The chief priests and scribes have an agenda: Make Christ look foolish so the crowds will stop joining his movement. Remember, this is after about three years of Jesus teaching and preaching and miracles and such and now he’s in their very Temple teaching about the Gospel. So, they ask a question akin to “Have you stopped beating your wife?” There’s no winning answer. So, Jesus asks a question in which their response is lose/lose. Appearances.

Jesus tells a parable about a vineyard owner who has representatives to get his share of the profits of what he owned. They workers killed the owner’s employees who were just doing their jobs. Then Jesus tells him that the owner would send his son because surely they wouldn’t kill his very own son, right?
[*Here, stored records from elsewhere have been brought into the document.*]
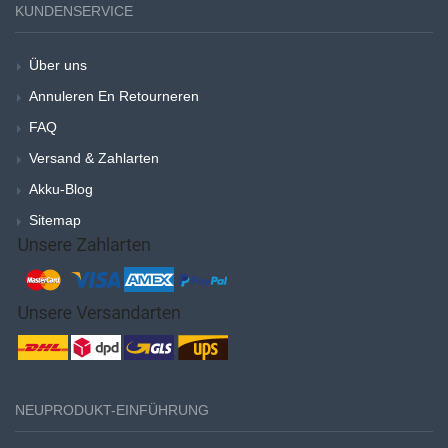
KUNDENSERVICE
Über uns
Annuleren En Retourneren
FAQ
Versand & Zahlarten
Akku-Blog
Sitemap
NEUPRODUKT-EINFÜHRUNG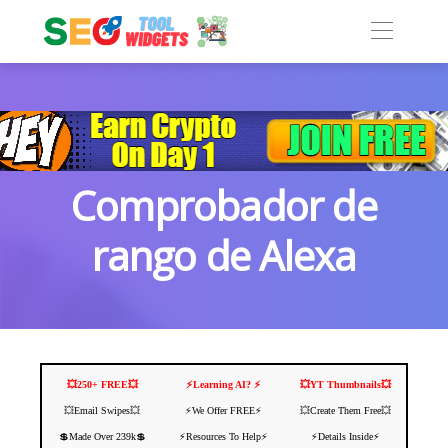
Comprobador de
rango de Alexa
💥250+ FREE💥
⚡️Learning AI? ⚡️
💥YT Thumbnails💥
💥Email Swipes💥
⚡️We Offer FREE⚡️
💥Create Them Free💥
💲Made Over 239k💲
⚡️Resources To Help⚡️
⚡️Details Inside⚡️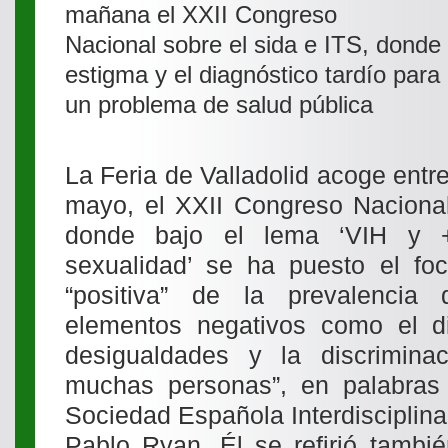
mañana el XXII Congreso
Nacional sobre el sida e ITS, donde 
estigma y el diagnóstico tardío para
un problema de salud pública
La Feria de Valladolid acoge ent
mayo, el XXII Congreso Nacional
donde bajo el lema ‘VIH y +
sexualidad’ se ha puesto el foc
“positiva” de la prevalencia
elementos negativos como el dia
desigualdades y la discrimina
muchas personas”, en palabras 
Sociedad Española Interdisciplinar
Pablo Ryan. Él se refirió tambi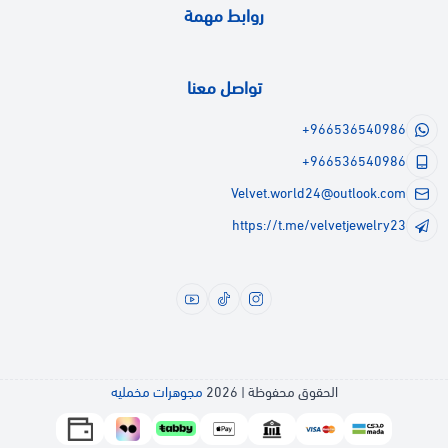
روابط مهمة
تواصل معنا
+966536540986
+966536540986
Velvet.world24@outlook.com
https://t.me/velvetjewelry23
الحقوق محفوظة | 2026
مجوهرات مخمليه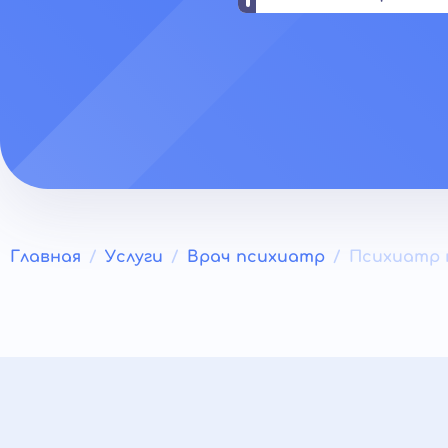
Главная
Услуги
Врач психиатр
Психиатр 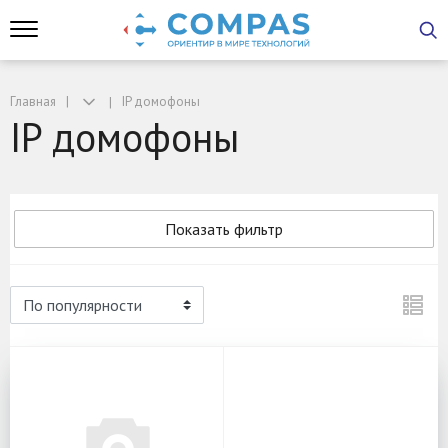
Главная
IP домофоны
IP домофоны
Показать фильтр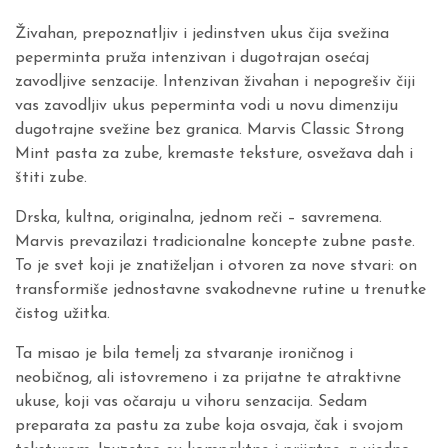
Živahan, prepoznatljiv i jedinstven ukus čija svežina
peperminta pruža intenzivan i dugotrajan osećaj
zavodljive senzacije. Intenzivan živahan i nepogrešiv čiji
vas zavodljiv ukus peperminta vodi u novu dimenziju
dugotrajne svežine bez granica. Marvis Classic Strong
Mint pasta za zube, kremaste teksture, osvežava dah i
štiti zube.
Drska, kultna, originalna, jednom reči – savremena.
Marvis prevazilazi tradicionalne koncepte zubne paste.
To je svet koji je znatiželjan i otvoren za nove stvari: on
transformiše jednostavne svakodnevne rutine u trenutke
čistog užitka.
Ta misao je bila temelj za stvaranje ironičnog i
neobičnog, ali istovremeno i za prijatne te atraktivne
ukuse, koji vas očaraju u vihoru senzacija. Sedam
preparata za pastu za zube koja osvaja, čak i svojom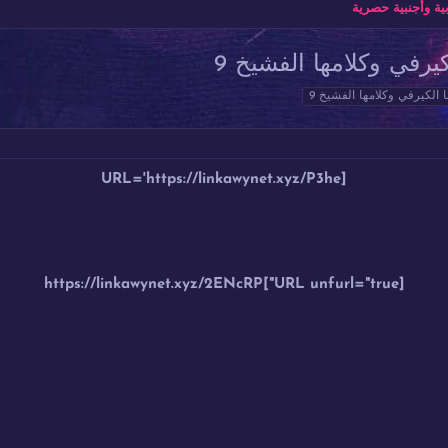
ة وأجنبية حصرية
في وكلامها الفشيخ 9
لكيرفي وكلامها الفشيخ 9
[URL='https://linkawynet.xyz/P3he
[URL unfurl="true"]https://linkawynet.xyz/2ENcRP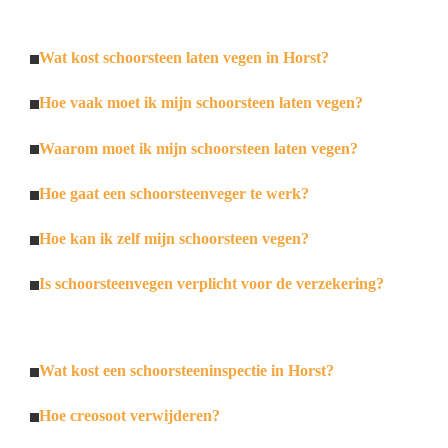
Wat kost schoorsteen laten vegen in Horst?
Hoe vaak moet ik mijn schoorsteen laten vegen?
Waarom moet ik mijn schoorsteen laten vegen?
Hoe gaat een schoorsteenveger te werk?
Hoe kan ik zelf mijn schoorsteen vegen?
Is schoorsteenvegen verplicht voor de verzekering?
Wat kost een schoorsteeninspectie in Horst?
Hoe creosoot verwijderen?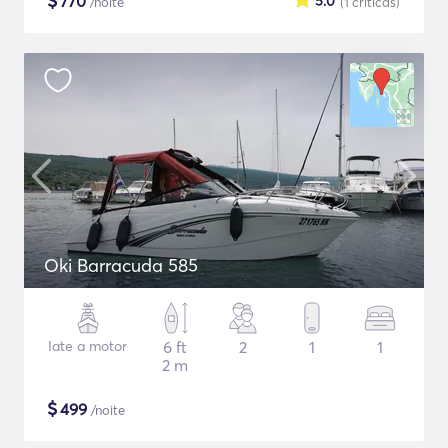
$
770
5.0
/noite
(1
críticas
)
Oki Barracuda 585
Iate a motor
6 ft
2
1
1
2 m
$
499
/noite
This should’ve elicited cries from the crowd when Jesus said that the son was killed. Nothing. Until Jesus said the owner was going to send in people to kill the out-of-control workers. Then the hearers cried out about how unfair that was. The leaders wanted to arrest Jesus then and there, but couldn’t because it would look petty given the story was about them. Appearances.

Then the leaders tried to get Jesus to claim allegiance to the government…again a trap. Jesus works his way around that, too…further frustrating the religious elite.

Then the leaders of another sect try to trap Jesus in a theological quandary. Jesus handles it again…and now this silences the public attempts to trap him once and for all. Their desire to stop asking questions was tied to their desire to stop being embarrassed. Appearances.

A widow’s small but sacrificial gift is valued more than the boys in the elaborate robes clanging bells to let everyone know how much they were giving. Jesus exposed their appearances.

People were admiring the architectural beauty of the Temple. Jesus reminded them that the impressive APPEARANCE of the Temple was irrelevant in light of the reality that one day it would become rubble. The end times had a series of wars and earthquakes and famine and family infighting and eventually the Son of Man would come back. The APPEARANCE of things wasn’t the reality of things. In fact, you’re looking at a fig tree and see the leaves now, folks…but you don’t see what the fig tree will be like in the future. Fun fact: Fig trees meant a lot to Israel. Kind of symbolic of their nation.

This section is about appearances.

And that’s why I thought my fraternity brothers were at least honest about who they were and what they were doing. Their Bro-Code meant something.

And that’s why I distanced from the other fraternity brother who used to play Amy Grant at top volume in the house while he was getting ready for church. He even said things like, “They kept me up before the Lord’s Day with their late night party. I’ll keep them up while I get ready for the party that really matters!” He meant this stuff, too.

But I was no better. I surely guarded my appearance and image. Still do. I value my perception like everyone else.

And today, I’m praying that I’ll focus a lot more about authentically following Christ than whatever image I might want others to see…

…even if it means that people don’t like what they see, at least what they see is real.